(Beginning of TEXT)
Seoul, Jul 10 (EFE).- South Korean Unification Minister Kwon Young-se said Monday that North Korea continues to suffer a grave food crisis despite the regime having recently increased grain imports from China.
“North Korea’s food crisis stabilized a little bit after the North Korean leadership made efforts for food imports from China. But the country’s food situation is still very difficult,” Kwon told the media during a visit to Hanawon, a resettlement education center for North Korean defectors.
Kwon said there have been cases of starvation deaths in certain areas of North Korea, and the problem has extended to other parts of the country due to supply disruptions.
Seoul, as well as several humanitarian organizations, believe that Pyongyang’s strict border closure in early 2020 greatly worsened the country’s poor food situation by stopping informal trade by smugglers crossing to and from China.
This re-centralization of food distribution has strengthened the regime’s control over the population, but it has also boosted the price of grains in North Korean markets, according to various analyzes drawn up from telephone communications with North Korean citizens.
The stricter border control includes building new fences, increasing the number of guards, and giving orders to shoot anyone approaching the border.
(End of TEXT)
(Beginning of DATA PROVIDED)
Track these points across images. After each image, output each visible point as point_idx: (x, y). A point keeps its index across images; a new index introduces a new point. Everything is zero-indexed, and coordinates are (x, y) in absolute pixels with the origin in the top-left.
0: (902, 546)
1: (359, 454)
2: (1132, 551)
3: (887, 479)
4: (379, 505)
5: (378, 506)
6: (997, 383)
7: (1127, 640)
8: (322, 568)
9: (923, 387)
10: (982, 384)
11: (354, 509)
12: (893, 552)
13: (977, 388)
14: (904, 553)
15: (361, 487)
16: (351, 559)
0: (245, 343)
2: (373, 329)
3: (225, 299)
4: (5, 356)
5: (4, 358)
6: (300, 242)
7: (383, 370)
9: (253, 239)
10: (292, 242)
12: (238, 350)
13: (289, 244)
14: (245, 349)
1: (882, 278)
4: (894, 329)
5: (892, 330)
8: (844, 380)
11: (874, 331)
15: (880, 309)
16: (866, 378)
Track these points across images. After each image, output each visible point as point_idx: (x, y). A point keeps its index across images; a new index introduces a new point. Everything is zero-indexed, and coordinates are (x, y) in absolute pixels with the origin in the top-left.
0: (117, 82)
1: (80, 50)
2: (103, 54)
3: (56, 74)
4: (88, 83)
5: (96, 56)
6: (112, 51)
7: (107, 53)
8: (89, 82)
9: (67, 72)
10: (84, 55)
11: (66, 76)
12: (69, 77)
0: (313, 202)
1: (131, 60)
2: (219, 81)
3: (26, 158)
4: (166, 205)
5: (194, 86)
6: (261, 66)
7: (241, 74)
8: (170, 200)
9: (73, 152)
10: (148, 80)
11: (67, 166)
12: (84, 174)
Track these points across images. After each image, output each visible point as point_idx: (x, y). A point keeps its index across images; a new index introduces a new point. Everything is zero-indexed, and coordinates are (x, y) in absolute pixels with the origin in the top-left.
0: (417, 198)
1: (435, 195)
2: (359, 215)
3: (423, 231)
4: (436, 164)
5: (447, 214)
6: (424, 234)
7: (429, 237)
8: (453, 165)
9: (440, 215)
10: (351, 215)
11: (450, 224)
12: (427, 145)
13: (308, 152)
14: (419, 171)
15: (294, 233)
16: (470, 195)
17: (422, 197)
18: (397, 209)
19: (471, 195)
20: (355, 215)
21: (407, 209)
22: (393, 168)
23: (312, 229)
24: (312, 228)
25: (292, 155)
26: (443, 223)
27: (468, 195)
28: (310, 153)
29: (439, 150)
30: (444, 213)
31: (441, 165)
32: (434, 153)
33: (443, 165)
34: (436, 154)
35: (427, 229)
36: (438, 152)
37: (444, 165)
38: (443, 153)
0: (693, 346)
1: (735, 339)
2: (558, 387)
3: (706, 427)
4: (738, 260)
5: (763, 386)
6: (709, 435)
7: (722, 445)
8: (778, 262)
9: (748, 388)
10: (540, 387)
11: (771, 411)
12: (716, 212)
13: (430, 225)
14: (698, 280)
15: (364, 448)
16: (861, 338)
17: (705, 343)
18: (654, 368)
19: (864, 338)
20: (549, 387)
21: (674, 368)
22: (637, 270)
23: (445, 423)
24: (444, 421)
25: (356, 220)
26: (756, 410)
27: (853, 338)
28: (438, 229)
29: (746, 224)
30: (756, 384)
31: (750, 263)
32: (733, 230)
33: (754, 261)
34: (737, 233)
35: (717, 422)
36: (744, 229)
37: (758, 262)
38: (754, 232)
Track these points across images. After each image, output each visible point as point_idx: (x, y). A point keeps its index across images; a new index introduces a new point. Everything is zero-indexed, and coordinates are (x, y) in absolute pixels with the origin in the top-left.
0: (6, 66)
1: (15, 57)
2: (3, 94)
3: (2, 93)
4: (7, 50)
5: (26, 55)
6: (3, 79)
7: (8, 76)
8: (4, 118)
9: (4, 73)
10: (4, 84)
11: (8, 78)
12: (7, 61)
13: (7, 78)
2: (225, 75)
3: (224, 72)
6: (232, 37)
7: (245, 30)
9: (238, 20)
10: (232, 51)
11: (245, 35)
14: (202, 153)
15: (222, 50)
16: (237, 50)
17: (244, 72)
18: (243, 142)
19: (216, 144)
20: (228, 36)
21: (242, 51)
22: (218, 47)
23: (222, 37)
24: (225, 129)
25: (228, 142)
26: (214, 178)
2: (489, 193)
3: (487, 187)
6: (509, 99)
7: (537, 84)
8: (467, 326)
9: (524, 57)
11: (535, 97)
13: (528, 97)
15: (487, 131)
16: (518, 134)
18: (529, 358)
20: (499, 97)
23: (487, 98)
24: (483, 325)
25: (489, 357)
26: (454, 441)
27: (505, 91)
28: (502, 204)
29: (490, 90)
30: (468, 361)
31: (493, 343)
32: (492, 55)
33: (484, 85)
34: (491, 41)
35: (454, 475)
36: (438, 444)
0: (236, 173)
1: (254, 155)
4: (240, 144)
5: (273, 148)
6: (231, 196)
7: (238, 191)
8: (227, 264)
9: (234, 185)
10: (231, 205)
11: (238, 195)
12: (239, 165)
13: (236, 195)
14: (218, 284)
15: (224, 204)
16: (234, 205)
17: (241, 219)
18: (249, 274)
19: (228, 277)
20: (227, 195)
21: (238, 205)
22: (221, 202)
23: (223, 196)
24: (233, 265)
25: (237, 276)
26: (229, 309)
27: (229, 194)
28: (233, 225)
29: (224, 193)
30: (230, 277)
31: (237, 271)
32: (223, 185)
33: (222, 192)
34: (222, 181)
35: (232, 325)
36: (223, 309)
(End of DATA PROVIDED)
WHAT THIS EXERCISE ASKS –
1 – Substitute "Tuesday" for "Monday" in the article on North Korea's food crisis, and give the passage between "Seoul, Jul 10" and "grain imports from China.", inclusive.
2 – According to the article on North Korea's food crisis, where was Kwon visiting when he spoke to the media?

SOLUTIONS TO EACH TASK –
1 –
Seoul, Jul 10 (EFE).- South Korean Unification Minister Kwon Young-se said Tuesday that North Korea continues to suffer a grave food crisis despite the regime having recently increased grain imports from China.

2 – Hanawon, a resettlement education center for North Korean defectors.